Textauszug:
##########
Unser Star für Baku: Kein bisschen Frieden
Der Eurovision Song Contest bringt in diesem Jahr viele junge Musiker nach Aserbaidschan. Freiheit steht dort nicht auf dem Programm.
In Aserbaidschan herrsche „ein Klima der Angst und Repression“, rügte Reporter ohne Grenzen (ROG), eine internationale nichtstaatliche Organisation, die sich um Pressefreiheit und Verfolgung von Journalisten kümmert. Das, so Michael Rediske, der Vorstandssprecher der deutschen Sektion, dürfe auch der Eurovision Song Contest nicht ausblenden. Die Endrunde des Sängerwettstreits, bei dem 2011 Aserbaidschan das Rennen machte und deshalb die nächste Runde ausrichten darf, findet am 26. Mai in der Hauptstadt Baku statt.
##########
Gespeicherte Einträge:
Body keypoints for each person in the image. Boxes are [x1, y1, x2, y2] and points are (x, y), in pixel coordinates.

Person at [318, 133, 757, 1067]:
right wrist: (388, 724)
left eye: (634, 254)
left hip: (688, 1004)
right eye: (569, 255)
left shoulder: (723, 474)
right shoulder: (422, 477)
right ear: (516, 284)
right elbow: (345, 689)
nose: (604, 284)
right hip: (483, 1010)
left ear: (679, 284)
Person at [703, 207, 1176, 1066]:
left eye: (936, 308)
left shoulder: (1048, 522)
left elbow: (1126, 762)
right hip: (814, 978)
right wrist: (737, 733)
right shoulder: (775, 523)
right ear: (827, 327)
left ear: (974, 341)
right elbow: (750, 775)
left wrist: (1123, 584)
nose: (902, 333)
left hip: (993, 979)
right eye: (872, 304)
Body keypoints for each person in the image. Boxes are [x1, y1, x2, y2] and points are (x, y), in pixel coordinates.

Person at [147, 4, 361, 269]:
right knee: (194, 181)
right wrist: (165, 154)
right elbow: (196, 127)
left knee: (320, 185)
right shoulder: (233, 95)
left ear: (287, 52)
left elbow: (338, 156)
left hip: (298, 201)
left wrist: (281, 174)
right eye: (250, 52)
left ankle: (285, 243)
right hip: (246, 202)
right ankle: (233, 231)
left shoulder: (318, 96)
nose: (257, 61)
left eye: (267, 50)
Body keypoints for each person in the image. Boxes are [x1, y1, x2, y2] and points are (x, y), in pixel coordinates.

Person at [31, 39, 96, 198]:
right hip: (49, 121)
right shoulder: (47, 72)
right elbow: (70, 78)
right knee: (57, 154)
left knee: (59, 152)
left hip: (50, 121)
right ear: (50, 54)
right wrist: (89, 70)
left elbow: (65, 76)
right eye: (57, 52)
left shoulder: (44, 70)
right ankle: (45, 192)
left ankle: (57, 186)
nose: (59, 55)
##########
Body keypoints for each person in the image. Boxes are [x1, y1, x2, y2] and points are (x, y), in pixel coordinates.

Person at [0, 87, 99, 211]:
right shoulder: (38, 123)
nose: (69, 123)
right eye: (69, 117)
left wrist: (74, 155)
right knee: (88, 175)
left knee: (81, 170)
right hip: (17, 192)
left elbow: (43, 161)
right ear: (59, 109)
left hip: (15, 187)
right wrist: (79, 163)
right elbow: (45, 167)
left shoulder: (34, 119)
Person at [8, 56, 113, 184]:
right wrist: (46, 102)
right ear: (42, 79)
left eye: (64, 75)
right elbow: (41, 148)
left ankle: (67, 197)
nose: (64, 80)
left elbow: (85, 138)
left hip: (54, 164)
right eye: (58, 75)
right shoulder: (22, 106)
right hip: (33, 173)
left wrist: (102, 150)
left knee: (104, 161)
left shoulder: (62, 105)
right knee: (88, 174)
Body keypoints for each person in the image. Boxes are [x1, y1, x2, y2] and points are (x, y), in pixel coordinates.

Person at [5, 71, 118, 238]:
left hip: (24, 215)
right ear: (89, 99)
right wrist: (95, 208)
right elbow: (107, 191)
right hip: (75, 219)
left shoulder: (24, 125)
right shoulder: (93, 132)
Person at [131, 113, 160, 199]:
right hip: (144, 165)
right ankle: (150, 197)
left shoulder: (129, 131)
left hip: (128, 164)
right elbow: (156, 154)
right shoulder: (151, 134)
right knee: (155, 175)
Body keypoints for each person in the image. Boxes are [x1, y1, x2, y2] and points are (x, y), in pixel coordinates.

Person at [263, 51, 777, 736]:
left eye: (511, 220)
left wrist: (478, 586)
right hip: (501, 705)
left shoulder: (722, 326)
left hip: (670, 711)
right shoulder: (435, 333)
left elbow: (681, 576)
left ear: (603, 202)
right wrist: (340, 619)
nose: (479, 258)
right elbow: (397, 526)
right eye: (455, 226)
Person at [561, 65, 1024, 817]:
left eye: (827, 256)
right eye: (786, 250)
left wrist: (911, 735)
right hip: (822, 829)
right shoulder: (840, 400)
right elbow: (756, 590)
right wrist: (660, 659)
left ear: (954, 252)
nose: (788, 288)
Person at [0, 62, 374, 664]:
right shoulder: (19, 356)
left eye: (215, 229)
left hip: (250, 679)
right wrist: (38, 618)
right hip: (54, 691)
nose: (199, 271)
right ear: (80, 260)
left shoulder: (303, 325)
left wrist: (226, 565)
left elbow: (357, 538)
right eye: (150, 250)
##########
Aufgabe:
Übersetzen Sie den folgenden Satz aus dem Text über den Eurovision Song Contest in Baku ins Englische: „Der Eurovision Song Contest bringt in diesem Jahr viele junge Musiker nach Aserbaidschan.“

Ergebnis:
This year the Eurovision Song Contest is bringing many young musicians to Azerbaijan.